Guests would flock to The Silver Spoon despite, or because of, the obvious drug connotation. The Silver Spoon could feature a knockout holiday cocktail — “Champagne au lace” — which is all the rage this year at boutiques on the mall. Or, for land developers, they would serve the “Bourbon Renewal”: Drink two and the whole neighborhood looks different.

There’s an alternative to paying through the nose for lift tickets. Just ski free, as many locals do, by “skinning up” the mountains. You will puff and pant. You may suffer imbeciles catcalling from the chairlift ­— “You’re going the wrong way!” But you’ll earn cred among the skiing cognoscenti — and save money.

The uphill trend is championed by Aspen Mayor Steve Skadron, who envisions Aspen as an uphiller’s mecca. Aspen Skiing Co. has for years bought into this concept by generously allowing uphill traffic during downhill hours, something many other ski resorts strictly forbid.

In Aspen, uphillers lend an aura of mystique by demonstrating healthy, active lifestyles in a Mount Fuji-like parade of mendicants seeking enlightenment at the mountaintop.

As a notorious Aspen iconoclastic used to remark when asked about skiing: “I’m too poor to go up and too smart to come down.” Now you can be poor and still go up — at least once you’ve acquired uphill gear — and then you can come down smartly, with style and grace.

Some problems arise, however, when newbie uphillers take to the backcountry. Assuming there’s little difference between skinning up Tiehack or Taylor Pass, they fecklessly track into avalanche terrain and trigger slides. This happened recently to a group of skiers who took the fatally wrong route to Opa’s Hut.

A member of their party was swept down and surfed a hard slab ala Laird Hamilton. Luckily, he lost only his ski, not his life. Some 30 years ago, a cross-country skier was killed in that same location. Avalanches don’t care how strong, beautiful, well-equipped or experienced you are. Avalanche is a roll of the dice on the typically weak Colorado snowpack.

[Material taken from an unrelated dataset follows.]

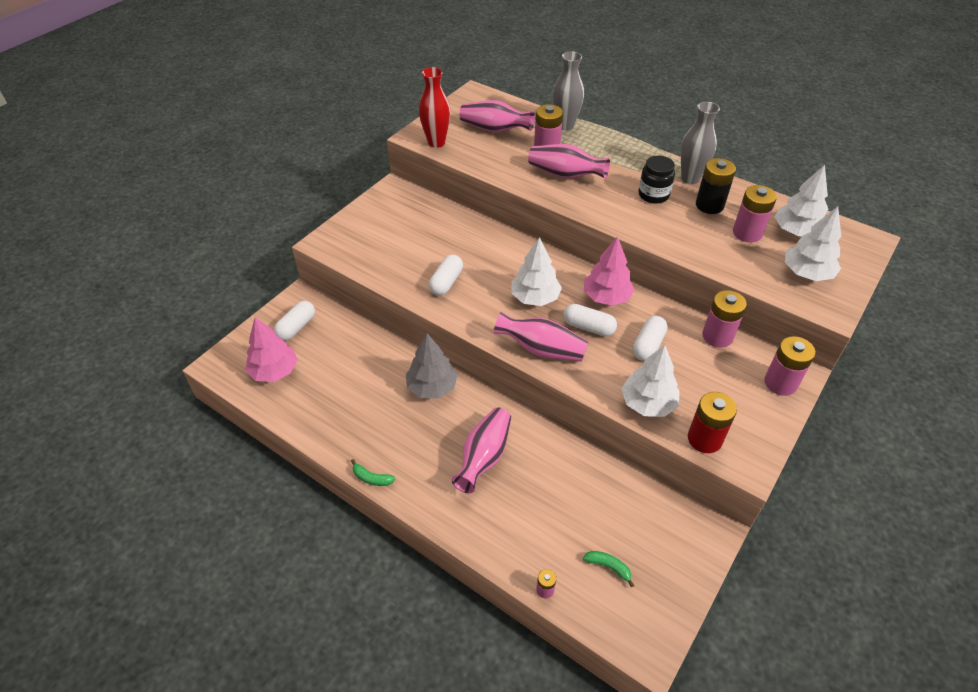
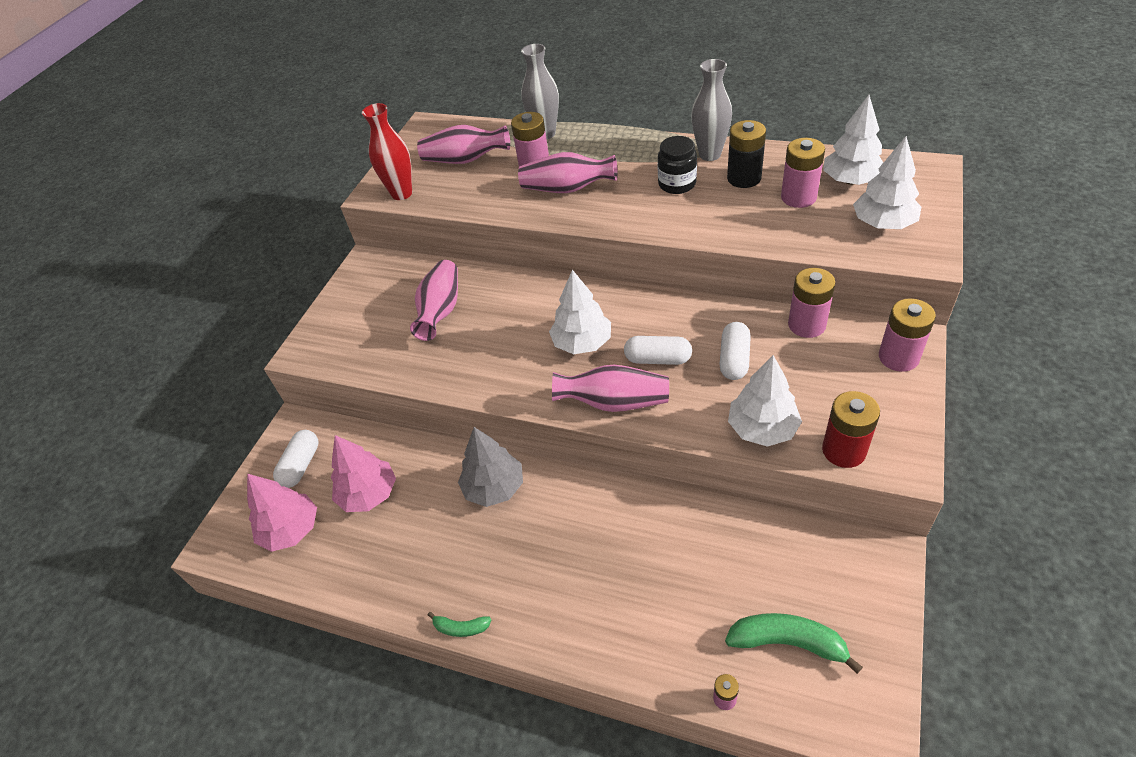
camera: 10 degrees left, 0 degrees up
(446, 282) = (470, 356): white capsule -> none
(484, 457) = (588, 554): pink vase -> pink vase (440, 311)
(606, 297) = (664, 317): pink tree -> pink tree (369, 494)
(608, 567) = (787, 642): green banana -> green banana, size x1.84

Skimo, or ski mountaineering, is gaining popularity because it feels good, has some ecological merit, and can look very attractive in Lycra stretched just so over the honed physiques that give uphilling Aspenites an aura of admiration and envy.

So, try going “the wrong way” and ski for free. You may discover why this brand of social climbing in Aspen — true upward mobility — is on the rise.